Modified Ragamuffin Uniform:



And so, as it approached time to board the flight, as we were waiting in a haphazard semblance of a line, we looked at our boarding passes, and to my surprise, my seat was: 3A.
Row three?
I bet you're in business class, said one of my companions.
So much for solidarity, we laughed.
And then we arrived in business class, and a white middle-aged East-coast businessman was sitting in seat 3A.
I stared like an Indian man watching a gaggle of Westerners amble down the sidewalk.
In my defense, it'd been a while since I'd seen a middle-aged, East-coast businessman.
Thinking that it was probably a misprint on my part, I asked excuse me sir but was 3A his seat?
He got up in a huff and grumbled off, complaining that he should have been in business class.
And I realized he was right: he should have been; and I definitely should not have.
I was, after all, dressed like a modified ragamuffin.
And all I could think of was Sobita, who always looked impeccable, while I always looked like a ragamuffin. And she would probably never fly on a plane, much less fly business class on a plane to Mumbai.
And then they handed me the menu for lunch, and I couldn't help but wonder if all of this was going to end in a lot of mandatory tips, like the dinner on our train ride to Puri.
I had become very wary of any "free extras."
Because you realize that "free of cost" is not anything that truly exists in the "real world."
~
But that warm August day, I found myself in air conditioning.
As soon as you become aware of air conditioning, your blood begins to tingle, and run frozen inside your veins. You know that you're living in a modified environment.
You feel that the place you're sitting in is not quite natural.
And it felt strange to be wearing a face full of makeup, and clothing that I ironed.

~

I sat outside the little cafe in the liberal arts building, populated by intellectual hipsters, hipster intellectuals, and that bearded kid from one of my theology classes who is playing some sort of video game on his computer.
Yes, I looked over his shoulder at his screen.
No, that's probably not very socially acceptable.
Yes, I am the nosiest person I know.

And then I stopped watching that bearded kid from my theology class as my favorite song came on over the radio.
And I felt how astounding it was the songs, and places, and people can hold inside of them so many different sorts of memories.
And you so often have to leave those familiar people and places and songs, so that when you return to them, you can rediscover and relearn not only what you knew was there before, but find what you didn't know was there but what was waiting for you to find.

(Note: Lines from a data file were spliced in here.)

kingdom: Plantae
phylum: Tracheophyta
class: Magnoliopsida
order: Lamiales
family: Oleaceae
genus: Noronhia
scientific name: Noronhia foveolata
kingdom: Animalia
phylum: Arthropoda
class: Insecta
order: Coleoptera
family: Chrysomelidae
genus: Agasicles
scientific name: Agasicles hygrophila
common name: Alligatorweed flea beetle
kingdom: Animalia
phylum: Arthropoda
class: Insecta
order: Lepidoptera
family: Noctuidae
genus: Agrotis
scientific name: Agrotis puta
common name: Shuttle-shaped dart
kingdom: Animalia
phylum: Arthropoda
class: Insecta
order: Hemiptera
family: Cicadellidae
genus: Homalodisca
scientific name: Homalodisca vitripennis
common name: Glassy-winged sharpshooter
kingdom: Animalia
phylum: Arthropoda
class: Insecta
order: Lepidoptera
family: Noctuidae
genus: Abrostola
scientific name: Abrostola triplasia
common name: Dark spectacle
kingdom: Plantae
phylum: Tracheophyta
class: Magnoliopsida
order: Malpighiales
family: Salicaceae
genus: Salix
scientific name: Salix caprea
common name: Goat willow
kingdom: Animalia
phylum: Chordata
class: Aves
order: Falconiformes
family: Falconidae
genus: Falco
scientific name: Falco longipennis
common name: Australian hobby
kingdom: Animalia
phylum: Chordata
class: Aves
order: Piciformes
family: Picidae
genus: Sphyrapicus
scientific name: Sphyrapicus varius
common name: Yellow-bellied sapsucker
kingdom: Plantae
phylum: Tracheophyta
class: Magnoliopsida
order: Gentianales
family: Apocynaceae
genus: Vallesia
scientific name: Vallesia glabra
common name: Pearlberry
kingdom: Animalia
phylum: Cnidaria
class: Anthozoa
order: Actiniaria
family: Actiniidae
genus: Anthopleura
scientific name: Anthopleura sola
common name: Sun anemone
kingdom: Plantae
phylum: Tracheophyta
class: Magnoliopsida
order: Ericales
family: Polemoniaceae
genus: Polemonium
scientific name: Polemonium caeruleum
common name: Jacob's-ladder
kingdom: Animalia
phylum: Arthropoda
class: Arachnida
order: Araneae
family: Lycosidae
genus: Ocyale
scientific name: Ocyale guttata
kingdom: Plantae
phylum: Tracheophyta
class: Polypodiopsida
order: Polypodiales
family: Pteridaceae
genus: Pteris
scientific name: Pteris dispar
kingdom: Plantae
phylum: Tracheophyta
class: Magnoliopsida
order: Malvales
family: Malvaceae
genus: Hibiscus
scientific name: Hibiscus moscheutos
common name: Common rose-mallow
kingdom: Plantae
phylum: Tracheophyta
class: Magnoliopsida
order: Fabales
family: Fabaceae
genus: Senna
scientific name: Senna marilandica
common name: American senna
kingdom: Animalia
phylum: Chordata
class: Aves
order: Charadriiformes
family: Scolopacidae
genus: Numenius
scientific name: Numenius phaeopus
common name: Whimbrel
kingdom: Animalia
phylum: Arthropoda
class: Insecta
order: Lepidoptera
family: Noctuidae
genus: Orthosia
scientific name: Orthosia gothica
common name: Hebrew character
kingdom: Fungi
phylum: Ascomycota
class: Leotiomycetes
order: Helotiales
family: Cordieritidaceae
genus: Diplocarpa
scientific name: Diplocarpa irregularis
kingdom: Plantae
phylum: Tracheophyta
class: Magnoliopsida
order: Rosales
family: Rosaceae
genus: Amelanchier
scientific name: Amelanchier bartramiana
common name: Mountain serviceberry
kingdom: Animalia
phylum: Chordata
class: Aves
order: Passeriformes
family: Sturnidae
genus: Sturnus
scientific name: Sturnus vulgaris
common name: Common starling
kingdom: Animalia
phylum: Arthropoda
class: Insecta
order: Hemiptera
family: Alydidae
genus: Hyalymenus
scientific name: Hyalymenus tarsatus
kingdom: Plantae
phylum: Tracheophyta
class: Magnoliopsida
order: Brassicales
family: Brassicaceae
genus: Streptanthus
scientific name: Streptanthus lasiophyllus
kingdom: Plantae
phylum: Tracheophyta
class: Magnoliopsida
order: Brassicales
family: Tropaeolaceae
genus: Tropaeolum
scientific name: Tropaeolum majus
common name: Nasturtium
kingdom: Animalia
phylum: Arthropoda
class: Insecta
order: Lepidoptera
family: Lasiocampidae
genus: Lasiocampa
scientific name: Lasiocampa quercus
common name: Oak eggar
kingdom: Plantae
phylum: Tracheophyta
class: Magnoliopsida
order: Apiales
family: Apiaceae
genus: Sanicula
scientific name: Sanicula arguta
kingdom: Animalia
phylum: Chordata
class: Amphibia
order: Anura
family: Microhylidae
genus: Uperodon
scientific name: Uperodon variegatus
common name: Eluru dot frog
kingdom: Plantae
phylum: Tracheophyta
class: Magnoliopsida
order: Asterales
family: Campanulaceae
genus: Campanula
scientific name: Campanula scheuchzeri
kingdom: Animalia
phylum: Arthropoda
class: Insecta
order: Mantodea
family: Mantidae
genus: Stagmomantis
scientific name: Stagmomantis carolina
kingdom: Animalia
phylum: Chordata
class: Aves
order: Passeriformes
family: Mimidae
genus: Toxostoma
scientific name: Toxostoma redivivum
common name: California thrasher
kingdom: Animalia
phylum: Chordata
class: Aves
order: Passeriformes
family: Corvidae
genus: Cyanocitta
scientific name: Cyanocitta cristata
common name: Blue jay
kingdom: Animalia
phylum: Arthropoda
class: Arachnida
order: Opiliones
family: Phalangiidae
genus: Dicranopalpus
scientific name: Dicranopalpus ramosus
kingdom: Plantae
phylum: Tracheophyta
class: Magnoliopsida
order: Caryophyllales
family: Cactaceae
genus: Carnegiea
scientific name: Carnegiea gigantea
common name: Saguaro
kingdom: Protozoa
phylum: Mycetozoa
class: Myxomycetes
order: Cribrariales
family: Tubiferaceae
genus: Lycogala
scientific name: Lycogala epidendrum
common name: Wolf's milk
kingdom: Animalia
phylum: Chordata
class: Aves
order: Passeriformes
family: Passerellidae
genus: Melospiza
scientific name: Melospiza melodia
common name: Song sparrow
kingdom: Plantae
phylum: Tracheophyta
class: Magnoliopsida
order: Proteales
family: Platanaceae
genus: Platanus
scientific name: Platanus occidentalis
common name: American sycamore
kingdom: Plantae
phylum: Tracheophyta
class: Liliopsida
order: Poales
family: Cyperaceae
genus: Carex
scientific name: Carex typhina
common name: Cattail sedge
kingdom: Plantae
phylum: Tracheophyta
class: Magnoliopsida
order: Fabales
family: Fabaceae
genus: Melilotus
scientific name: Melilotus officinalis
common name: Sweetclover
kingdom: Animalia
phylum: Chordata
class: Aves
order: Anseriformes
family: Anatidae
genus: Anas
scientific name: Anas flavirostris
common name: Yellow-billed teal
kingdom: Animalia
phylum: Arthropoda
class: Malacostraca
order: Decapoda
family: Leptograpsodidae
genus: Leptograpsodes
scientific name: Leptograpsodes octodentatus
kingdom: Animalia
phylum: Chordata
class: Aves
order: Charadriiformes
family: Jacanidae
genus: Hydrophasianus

"We cared little for what lay beyond the borders of our land. Songs we have that tell of these things, but we are forgetting them, teaching them only to children, as a careless custom. And now the songs have come down among us out of the strange places, and walk visible under the Sun." 
"You should be glad," Théoden King," said Gandalf. "For not only the little life of Men is now endangered, but the life also of those thing which you have deemed the matter of legend. You are not without allies, even if you know them not."
"Yet also I should be sad," said Théoden. "For however the fortune of war shall go, may it not so end that much that was fair and wonderful shall pass for ever out of Middle-earth?”